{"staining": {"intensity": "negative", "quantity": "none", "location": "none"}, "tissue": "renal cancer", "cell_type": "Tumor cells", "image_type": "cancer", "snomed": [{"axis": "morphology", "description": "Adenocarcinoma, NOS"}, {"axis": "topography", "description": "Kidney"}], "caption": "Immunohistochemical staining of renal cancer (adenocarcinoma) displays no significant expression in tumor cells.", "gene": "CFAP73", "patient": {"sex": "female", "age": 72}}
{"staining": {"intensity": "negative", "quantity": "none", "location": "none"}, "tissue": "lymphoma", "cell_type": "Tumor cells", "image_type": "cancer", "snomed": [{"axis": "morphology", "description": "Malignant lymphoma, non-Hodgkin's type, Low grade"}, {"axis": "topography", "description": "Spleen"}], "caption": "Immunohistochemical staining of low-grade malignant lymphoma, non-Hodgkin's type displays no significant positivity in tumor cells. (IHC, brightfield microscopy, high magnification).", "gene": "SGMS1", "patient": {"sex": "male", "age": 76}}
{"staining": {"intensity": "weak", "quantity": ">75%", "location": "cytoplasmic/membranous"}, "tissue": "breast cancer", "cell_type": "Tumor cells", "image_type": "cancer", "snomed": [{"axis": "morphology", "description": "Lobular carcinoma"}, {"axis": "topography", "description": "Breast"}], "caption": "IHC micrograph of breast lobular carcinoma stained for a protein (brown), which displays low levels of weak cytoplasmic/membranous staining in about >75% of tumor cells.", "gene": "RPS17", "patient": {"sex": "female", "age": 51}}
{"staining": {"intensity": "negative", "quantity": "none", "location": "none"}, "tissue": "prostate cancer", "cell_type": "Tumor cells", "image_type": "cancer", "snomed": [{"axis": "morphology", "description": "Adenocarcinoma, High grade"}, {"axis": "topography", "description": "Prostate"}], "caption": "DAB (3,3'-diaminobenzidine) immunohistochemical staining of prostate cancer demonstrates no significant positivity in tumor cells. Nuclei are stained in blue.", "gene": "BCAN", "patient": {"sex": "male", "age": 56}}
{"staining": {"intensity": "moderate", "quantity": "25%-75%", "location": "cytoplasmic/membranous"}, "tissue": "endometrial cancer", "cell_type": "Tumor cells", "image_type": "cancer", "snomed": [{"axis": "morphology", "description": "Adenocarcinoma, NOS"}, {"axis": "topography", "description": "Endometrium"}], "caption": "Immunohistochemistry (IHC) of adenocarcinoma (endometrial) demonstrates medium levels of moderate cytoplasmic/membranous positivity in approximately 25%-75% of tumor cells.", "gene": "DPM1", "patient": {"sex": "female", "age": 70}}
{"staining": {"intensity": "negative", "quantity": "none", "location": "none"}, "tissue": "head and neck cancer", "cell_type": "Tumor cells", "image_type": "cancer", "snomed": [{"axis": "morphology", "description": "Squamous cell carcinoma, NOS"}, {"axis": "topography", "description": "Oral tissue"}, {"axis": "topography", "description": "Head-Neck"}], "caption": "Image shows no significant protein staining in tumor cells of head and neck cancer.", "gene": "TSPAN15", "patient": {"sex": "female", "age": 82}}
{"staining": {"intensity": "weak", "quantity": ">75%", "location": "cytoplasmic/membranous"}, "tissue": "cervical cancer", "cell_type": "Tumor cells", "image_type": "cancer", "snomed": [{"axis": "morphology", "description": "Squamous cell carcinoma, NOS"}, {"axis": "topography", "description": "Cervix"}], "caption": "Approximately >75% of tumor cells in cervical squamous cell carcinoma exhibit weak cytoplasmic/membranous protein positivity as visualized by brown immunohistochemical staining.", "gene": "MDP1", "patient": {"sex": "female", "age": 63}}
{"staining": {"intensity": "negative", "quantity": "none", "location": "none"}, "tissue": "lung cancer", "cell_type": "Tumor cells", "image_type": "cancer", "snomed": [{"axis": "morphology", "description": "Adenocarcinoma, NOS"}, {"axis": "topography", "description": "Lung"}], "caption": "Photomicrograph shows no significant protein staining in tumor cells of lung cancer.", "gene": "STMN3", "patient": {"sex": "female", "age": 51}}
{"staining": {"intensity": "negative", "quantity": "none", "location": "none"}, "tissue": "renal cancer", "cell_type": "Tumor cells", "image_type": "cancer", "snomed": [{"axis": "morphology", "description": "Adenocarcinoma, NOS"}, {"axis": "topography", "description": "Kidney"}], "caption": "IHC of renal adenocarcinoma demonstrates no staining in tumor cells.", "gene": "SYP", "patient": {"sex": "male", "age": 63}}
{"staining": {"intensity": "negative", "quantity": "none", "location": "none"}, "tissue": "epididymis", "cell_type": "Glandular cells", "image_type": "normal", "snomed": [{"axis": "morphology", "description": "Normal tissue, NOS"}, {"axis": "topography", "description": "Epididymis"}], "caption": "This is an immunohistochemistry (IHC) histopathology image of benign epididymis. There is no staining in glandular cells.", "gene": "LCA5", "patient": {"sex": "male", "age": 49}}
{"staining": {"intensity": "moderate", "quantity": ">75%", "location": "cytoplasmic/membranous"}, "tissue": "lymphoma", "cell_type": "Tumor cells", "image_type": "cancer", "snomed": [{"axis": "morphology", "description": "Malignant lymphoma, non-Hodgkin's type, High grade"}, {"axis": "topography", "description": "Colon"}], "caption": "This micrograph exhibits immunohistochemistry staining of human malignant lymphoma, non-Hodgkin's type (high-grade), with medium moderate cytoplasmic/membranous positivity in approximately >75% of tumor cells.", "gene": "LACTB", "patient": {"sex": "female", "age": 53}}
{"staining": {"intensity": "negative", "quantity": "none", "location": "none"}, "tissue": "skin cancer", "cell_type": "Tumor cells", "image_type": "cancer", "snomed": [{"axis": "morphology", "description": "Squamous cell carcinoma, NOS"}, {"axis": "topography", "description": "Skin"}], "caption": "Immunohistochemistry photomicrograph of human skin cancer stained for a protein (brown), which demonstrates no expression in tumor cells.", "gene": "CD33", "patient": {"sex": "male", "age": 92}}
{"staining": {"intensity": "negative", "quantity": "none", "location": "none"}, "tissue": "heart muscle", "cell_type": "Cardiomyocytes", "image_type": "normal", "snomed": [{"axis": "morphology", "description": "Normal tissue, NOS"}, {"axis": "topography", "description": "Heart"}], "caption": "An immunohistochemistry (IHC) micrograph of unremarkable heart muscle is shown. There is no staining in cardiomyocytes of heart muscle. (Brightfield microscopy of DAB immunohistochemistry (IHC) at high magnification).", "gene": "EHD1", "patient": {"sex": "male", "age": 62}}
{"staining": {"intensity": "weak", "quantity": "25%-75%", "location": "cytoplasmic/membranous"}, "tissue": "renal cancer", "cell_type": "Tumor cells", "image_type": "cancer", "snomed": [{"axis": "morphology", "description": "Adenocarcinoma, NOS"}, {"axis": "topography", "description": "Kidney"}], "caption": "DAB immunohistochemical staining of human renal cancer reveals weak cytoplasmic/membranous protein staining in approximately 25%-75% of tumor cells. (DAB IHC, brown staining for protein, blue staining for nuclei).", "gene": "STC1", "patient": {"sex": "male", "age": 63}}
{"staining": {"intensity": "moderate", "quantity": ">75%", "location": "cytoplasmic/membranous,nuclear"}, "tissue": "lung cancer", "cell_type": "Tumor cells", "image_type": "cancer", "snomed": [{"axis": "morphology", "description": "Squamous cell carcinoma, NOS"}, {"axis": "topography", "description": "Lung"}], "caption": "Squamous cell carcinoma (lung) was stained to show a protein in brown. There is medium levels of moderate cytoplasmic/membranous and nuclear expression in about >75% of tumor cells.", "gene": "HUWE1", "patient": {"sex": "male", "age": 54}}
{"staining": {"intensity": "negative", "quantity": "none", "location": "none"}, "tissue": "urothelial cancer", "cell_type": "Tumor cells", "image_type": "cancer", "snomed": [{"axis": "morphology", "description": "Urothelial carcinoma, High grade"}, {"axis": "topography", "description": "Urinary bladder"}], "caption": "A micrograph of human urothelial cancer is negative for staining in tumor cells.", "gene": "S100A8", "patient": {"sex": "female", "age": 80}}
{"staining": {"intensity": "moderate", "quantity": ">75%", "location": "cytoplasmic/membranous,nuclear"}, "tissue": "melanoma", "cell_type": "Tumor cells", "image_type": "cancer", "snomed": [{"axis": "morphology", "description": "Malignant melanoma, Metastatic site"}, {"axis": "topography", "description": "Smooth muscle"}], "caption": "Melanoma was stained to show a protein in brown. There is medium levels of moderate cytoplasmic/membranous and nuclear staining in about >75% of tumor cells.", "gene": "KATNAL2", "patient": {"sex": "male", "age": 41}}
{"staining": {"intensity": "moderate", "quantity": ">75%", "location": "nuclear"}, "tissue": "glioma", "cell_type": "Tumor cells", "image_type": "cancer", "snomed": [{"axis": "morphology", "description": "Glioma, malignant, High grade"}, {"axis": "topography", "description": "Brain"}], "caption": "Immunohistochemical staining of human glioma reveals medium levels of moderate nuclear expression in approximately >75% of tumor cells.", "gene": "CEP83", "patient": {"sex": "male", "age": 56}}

### Description of the task
Lines with "shows" in the records: how many are there? Give only the number.

### Solution for this task
2